• [HOW TO COMPLETE THIS TASK]
From the text on nerves in cancer, answer the following:
1. In which cancer type has neurogenesis been shown to be associated with axonogenesis?
2. During development, what grows at the same time as sympathetic nerves?
3. What change in endothelial cell metabolism do ADRβ2 receptors induce when stimulated by noradrenaline?

• [READING TEXT]
[Start of Attachment]

Overall, axonogenesis is emerging as a new hallmark of cancer, and neurotrophic growth factors released by cancer cells appear to be the drivers of nerve infiltration in the tumor microenvironment. Although an increased number of neurons (neurogenesis) in neural ganglia has been show to be associated with axonogenesis in prostate cancer (35), the occurrence of neurogenesis in other cancer types has not been reported, and therefore the extent of neurogenesis in human tumors is unclear. Taken together, tumor axonogenesis can be compared with axonogenesis during embryonic development, where the release of neurotrophic growth factors by organs drives axonogenesis. To date, neurotrophic growth factors of the NGF family have been clearly identified, but, as in development, it is likely that a combination of neurotrophic growth factors and axon guidance molecules drive the growth of different types of neurons in tumor axonogenesis.

Sympathetic/adrenergic nerves are known to be closely associated with blood vessels, and the release of noradrenaline by sympathetic nerves mediates blood vessel constriction through the contraction of the surrounding smooth muscle cells. During development, sympathetic nerves and blood vessels grow simultaneously, and sympathetic nerves are necessary to structure the vascularization of tissues and organs (36, 37). In cancer, a recent study by Zahalka and colleagues has demonstrated that adrenergic nerves activate tumor angiogenesis by promoting an angiometabolic switch in endothelial cells (38) and has attracted considerable interest (39–41). This study has shown that the infiltration of adrenergic nerves in the microenvironment of prostate cancer results in the liberation of noradrenaline by nerve endings that can subsequently stimulate Adrβ2 expression in endothelial cells. Upon stimulation by noradrenaline, ADRβ2 receptors induce a change in endothelial cell metabolism toward the inhibition of oxidative phosphorylation. As endothelial cells rely on aerobic glycolysis for angiogenesis, the noradrenaline-induced ADRβ2 activation promotes a burst of tumor angiogenesis that fuels cancer progression. It had previously been shown that the activation of the sympathetic nervous system can stimulate cancer progression (32), but the mechanisms remained unclear. Circulating adrenaline released from the adrenal medulla (eventually in response to stress) was thought to contribute, but evidence against this hypothesis has been provided (42). The study by Zahalka and colleagues (38) elegantly provides a clear mechanism whereby sympathetic innervation directly activates cancer progression through the liberation of noradrenaline in the microenvironment, resulting in the activation of endothelial cells and angiogenesis.

[End of Attachment]

• [DATA EXTRACTS]
[Start of Attachment]

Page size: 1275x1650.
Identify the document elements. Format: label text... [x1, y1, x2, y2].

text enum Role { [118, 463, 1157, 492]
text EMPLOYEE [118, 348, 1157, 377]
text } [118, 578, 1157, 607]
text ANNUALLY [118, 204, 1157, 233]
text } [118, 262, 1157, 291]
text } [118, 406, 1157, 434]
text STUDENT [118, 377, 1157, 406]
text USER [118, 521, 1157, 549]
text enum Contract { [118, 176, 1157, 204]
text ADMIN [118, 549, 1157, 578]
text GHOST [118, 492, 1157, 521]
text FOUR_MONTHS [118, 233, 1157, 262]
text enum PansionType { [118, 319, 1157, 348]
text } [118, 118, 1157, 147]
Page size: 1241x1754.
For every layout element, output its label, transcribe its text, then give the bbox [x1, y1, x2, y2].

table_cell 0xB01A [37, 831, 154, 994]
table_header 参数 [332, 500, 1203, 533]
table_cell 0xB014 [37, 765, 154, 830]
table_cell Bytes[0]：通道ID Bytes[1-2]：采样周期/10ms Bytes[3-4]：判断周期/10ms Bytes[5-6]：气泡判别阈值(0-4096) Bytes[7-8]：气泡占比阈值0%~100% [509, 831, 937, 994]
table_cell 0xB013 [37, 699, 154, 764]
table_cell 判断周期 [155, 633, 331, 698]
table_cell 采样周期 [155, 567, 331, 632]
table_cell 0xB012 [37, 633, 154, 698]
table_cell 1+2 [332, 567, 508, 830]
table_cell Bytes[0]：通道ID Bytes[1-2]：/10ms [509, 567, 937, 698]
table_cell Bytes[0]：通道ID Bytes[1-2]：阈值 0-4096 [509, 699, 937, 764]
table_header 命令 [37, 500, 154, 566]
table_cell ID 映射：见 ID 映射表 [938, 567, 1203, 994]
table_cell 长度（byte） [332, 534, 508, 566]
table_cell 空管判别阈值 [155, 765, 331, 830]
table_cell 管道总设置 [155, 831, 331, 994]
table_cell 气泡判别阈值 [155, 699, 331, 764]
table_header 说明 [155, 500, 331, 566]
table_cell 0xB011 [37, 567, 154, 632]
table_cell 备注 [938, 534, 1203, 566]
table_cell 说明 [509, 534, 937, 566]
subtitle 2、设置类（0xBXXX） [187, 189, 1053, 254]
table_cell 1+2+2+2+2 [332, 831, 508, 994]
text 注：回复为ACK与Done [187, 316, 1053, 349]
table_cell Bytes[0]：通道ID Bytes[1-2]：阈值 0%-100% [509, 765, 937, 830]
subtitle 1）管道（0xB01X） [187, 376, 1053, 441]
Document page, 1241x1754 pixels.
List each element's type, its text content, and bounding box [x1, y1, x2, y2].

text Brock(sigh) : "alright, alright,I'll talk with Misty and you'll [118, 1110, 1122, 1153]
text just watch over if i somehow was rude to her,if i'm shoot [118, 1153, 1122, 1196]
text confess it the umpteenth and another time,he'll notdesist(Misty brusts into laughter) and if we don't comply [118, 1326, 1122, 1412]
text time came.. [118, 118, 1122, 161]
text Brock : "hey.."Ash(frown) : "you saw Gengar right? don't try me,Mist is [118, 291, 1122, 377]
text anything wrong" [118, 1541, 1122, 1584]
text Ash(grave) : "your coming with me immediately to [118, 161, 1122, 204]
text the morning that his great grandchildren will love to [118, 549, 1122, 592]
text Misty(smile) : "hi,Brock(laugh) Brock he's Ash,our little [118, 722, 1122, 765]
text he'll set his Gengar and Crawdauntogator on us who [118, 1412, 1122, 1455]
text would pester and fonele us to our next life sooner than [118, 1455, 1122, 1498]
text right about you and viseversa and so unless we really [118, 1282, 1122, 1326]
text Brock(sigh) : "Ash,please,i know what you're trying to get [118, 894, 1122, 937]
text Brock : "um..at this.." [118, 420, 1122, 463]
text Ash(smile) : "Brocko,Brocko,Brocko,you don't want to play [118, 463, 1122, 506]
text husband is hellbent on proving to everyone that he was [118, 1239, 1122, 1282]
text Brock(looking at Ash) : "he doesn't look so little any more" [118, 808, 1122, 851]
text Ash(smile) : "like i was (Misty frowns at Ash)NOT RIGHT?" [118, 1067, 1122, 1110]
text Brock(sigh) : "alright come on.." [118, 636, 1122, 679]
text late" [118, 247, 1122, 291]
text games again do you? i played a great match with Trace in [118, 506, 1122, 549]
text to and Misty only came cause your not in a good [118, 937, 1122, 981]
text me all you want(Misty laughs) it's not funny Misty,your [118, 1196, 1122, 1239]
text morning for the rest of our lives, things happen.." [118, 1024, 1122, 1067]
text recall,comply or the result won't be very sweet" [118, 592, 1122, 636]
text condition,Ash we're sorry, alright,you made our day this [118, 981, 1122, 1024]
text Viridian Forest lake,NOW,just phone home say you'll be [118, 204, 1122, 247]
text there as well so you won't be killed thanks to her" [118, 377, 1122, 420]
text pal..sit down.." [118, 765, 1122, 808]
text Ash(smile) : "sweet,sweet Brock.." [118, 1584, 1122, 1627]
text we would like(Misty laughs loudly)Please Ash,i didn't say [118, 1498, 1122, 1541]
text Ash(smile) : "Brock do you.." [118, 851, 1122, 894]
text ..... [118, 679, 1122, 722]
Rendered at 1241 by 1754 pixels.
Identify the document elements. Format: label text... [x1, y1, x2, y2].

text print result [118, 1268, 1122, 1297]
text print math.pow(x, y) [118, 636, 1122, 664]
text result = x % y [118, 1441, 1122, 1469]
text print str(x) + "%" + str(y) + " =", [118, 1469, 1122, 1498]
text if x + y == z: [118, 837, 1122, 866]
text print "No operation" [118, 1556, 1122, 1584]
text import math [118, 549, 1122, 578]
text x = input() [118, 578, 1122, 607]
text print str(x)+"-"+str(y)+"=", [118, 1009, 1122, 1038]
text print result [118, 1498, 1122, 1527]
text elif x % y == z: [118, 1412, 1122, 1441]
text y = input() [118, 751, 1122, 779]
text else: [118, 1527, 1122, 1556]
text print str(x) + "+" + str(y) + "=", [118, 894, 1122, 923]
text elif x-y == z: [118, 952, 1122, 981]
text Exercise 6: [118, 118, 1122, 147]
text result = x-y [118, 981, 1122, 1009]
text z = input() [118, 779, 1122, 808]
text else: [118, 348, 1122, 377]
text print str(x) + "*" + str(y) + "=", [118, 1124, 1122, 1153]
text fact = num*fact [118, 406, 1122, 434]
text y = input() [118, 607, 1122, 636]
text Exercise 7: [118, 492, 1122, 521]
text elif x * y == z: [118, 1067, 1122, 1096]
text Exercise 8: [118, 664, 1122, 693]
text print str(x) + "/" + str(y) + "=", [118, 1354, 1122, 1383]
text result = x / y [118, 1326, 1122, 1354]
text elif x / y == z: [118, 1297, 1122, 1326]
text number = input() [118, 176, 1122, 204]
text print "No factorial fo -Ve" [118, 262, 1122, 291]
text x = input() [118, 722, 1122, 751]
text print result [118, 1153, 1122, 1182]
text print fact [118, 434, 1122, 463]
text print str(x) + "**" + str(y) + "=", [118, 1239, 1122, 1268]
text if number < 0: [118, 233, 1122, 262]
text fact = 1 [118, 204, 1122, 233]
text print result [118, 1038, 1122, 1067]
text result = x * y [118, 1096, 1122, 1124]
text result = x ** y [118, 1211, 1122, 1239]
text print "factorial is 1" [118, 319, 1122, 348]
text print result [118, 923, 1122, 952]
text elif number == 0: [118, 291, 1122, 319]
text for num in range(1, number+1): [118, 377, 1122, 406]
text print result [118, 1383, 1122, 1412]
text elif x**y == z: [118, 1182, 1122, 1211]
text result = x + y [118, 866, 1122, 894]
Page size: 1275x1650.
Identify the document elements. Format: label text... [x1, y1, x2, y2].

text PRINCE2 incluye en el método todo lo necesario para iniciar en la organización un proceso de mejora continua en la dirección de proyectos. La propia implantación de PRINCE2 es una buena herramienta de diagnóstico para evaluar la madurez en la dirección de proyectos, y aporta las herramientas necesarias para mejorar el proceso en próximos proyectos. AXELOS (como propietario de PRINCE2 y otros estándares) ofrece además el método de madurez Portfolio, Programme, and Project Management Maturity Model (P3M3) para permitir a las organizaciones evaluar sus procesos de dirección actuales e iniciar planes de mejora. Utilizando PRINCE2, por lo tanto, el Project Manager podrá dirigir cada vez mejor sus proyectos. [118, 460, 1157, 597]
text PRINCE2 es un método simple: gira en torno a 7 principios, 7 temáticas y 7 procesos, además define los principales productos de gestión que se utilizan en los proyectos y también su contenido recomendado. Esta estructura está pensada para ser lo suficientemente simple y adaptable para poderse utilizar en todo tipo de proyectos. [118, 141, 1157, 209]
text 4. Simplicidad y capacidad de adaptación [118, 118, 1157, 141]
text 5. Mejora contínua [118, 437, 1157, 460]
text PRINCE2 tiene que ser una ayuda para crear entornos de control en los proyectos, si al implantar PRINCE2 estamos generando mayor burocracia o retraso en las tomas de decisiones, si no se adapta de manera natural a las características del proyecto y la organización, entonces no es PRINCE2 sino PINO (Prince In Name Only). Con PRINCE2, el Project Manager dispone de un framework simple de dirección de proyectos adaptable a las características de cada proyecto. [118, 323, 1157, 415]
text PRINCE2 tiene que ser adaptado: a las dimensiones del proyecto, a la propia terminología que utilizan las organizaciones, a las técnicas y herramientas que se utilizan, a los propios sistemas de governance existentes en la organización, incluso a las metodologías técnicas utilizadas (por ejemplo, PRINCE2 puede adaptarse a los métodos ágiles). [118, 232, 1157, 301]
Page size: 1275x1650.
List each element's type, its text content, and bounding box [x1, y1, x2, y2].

[End of Attachment]

• [ANSWER FOR THIS EXERCISE]
1. Prostate cancer.
2. Blood vessels.
3. A change toward the inhibition of oxidative phosphorylation.